§ TASK GOAL
All lines from the entries below that contain the string "Konnektivität" should be copied out.

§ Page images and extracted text
———

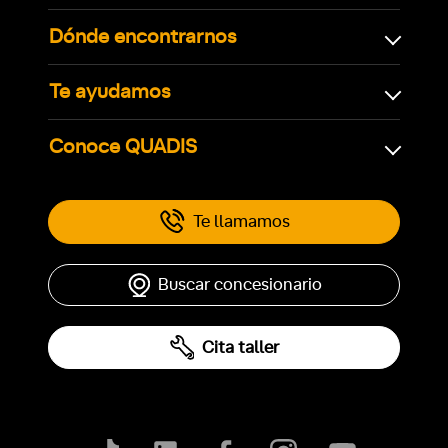
Dónde encontrarnos
Te ayudamos
Conoce QUADIS
Te llamamos
Buscar concesionario
Cita taller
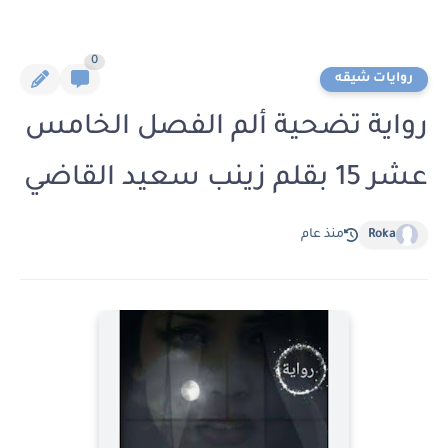
0
روايات شيقه
رواية تضحية ألم الفصل الخامس
عشر 15 بقلم زينب سعيد القاضي
Roka
منذ عام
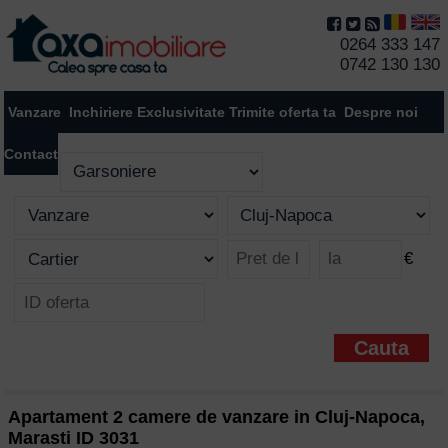
0264 333 147
0742 130 130
Vanzare
Inchiriere
Exclusivitate
Trimite oferta ta
Despre noi
Contact
€
Apartament 2 camere de vanzare in Cluj-Napoca,
Marasti ID 3031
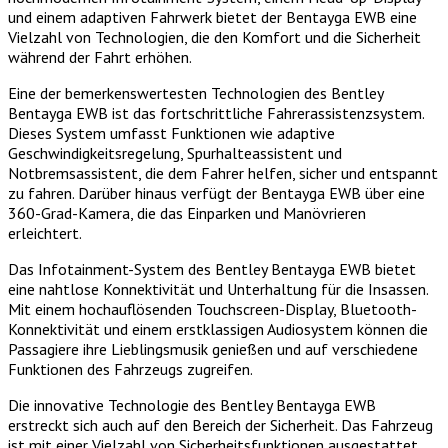
und einem adaptiven Fahrwerk bietet der Bentayga EWB eine
Vielzahl von Technologien, die den Komfort und die Sicherheit
während der Fahrt erhöhen.
Eine der bemerkenswertesten Technologien des Bentley
Bentayga EWB ist das fortschrittliche Fahrerassistenzsystem.
Dieses System umfasst Funktionen wie adaptive
Geschwindigkeitsregelung, Spurhalteassistent und
Notbremsassistent, die dem Fahrer helfen, sicher und entspannt
zu fahren. Darüber hinaus verfügt der Bentayga EWB über eine
360-Grad-Kamera, die das Einparken und Manövrieren
erleichtert.
Das Infotainment-System des Bentley Bentayga EWB bietet
eine nahtlose Konnektivität und Unterhaltung für die Insassen.
Mit einem hochauflösenden Touchscreen-Display, Bluetooth-
Konnektivität und einem erstklassigen Audiosystem können die
Passagiere ihre Lieblingsmusik genießen und auf verschiedene
Funktionen des Fahrzeugs zugreifen.
Die innovative Technologie des Bentley Bentayga EWB
erstreckt sich auch auf den Bereich der Sicherheit. Das Fahrzeug
ist mit einer Vielzahl von Sicherheitsfunktionen ausgestattet,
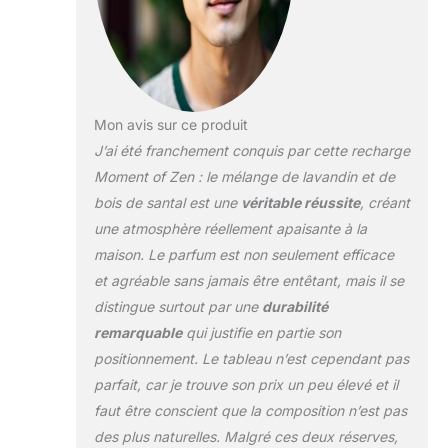
quotidien grâce à
des parfums
infusés aux huiles
essentielles à
l'origine tracée. Il
s'adapte à toutes
Mon avis sur ce produit
vos envies grâce à
J’ai été franchement conquis par cette recharge
un système de
Moment of Zen : le mélange de lavandin et de
réglage d'intensité
bois de santal est une
véritable réussite
, créant
de parfum (3
niveaux) ainsi que
une atmosphère réellement apaisante à la
de 6 réglages
maison. Le parfum est non seulement efficace
lumineux. Son
et agréable sans jamais être entêtant, mais il se
design élégant et
distingue surtout par une
durabilité
moderne en fait un
remarquable
qui justifie en partie son
merveilleux objet de
décoration
positionnement. Le tableau n’est cependant pas
intérieure. PARFUM
parfait, car je trouve son prix un peu élevé et il
: Prenez un instant
faut être conscient que la composition n’est pas
pour vous et
des plus naturelles. Malgré ces deux réserves,
profitez de la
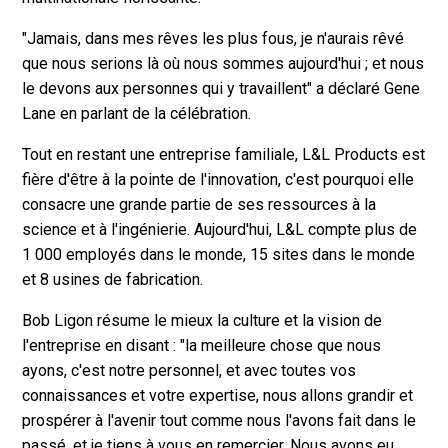
"Jamais, dans mes rêves les plus fous, je n'aurais rêvé
que nous serions là où nous sommes aujourd'hui ; et nous
le devons aux personnes qui y travaillent" a déclaré Gene
Lane en parlant de la célébration.
Tout en restant une entreprise familiale, L&L Products est
fière d'être à la pointe de l'innovation, c'est pourquoi elle
consacre une grande partie de ses ressources à la
science et à l'ingénierie. Aujourd'hui, L&L compte plus de
1 000 employés dans le monde, 15 sites dans le monde
et 8 usines de fabrication.
Bob Ligon résume le mieux la culture et la vision de
l'entreprise en disant : "la meilleure chose que nous
ayons, c'est notre personnel, et avec toutes vos
connaissances et votre expertise, nous allons grandir et
prospérer à l'avenir tout comme nous l'avons fait dans le
passé, et je tiens à vous en remercier. Nous avons eu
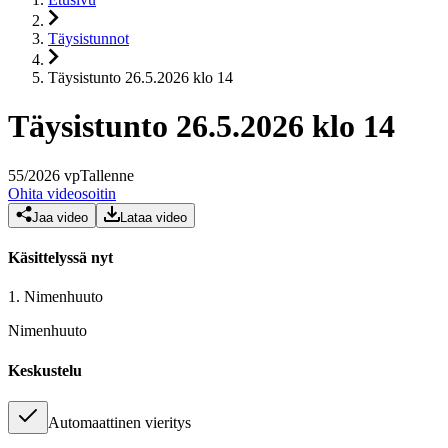
Täysistunnot
Täysistunto 26.5.2026 klo 14
Täysistunto 26.5.2026 klo 14
55
/
2026
vp
Tallenne
Ohita videosoitin
Jaa video
Lataa video
Käsittelyssä nyt
1.
Nimenhuuto
Nimenhuuto
Keskustelu
Automaattinen vieritys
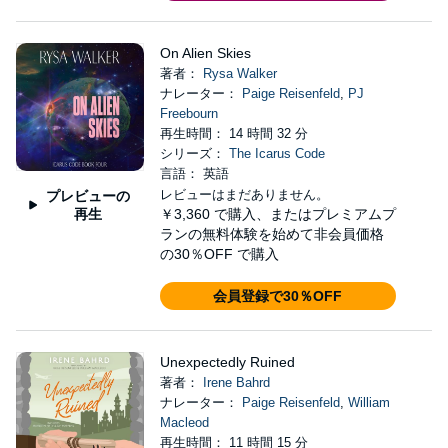
On Alien Skies
著者：
Rysa Walker
ナレーター：
Paige Reisenfeld
,
PJ
Freebourn
再生時間： 14 時間 32 分
シリーズ：
The Icarus Code
言語： 英語
レビューはまだありません。
プレビューの
再生
￥3,360
で購入、またはプレミアムプ
ランの無料体験を始めて非会員価格
の30％OFF で購入
会員登録で30％OFF
Unexpectedly Ruined
著者：
Irene Bahrd
ナレーター：
Paige Reisenfeld
,
William
Macleod
再生時間： 11 時間 15 分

———

§ OUTPUT FOR THIS EXERCISE
eine nahtlose Konnektivität und Unterhaltung für die Insassen.
Konnektivität und einem erstklassigen Audiosystem können die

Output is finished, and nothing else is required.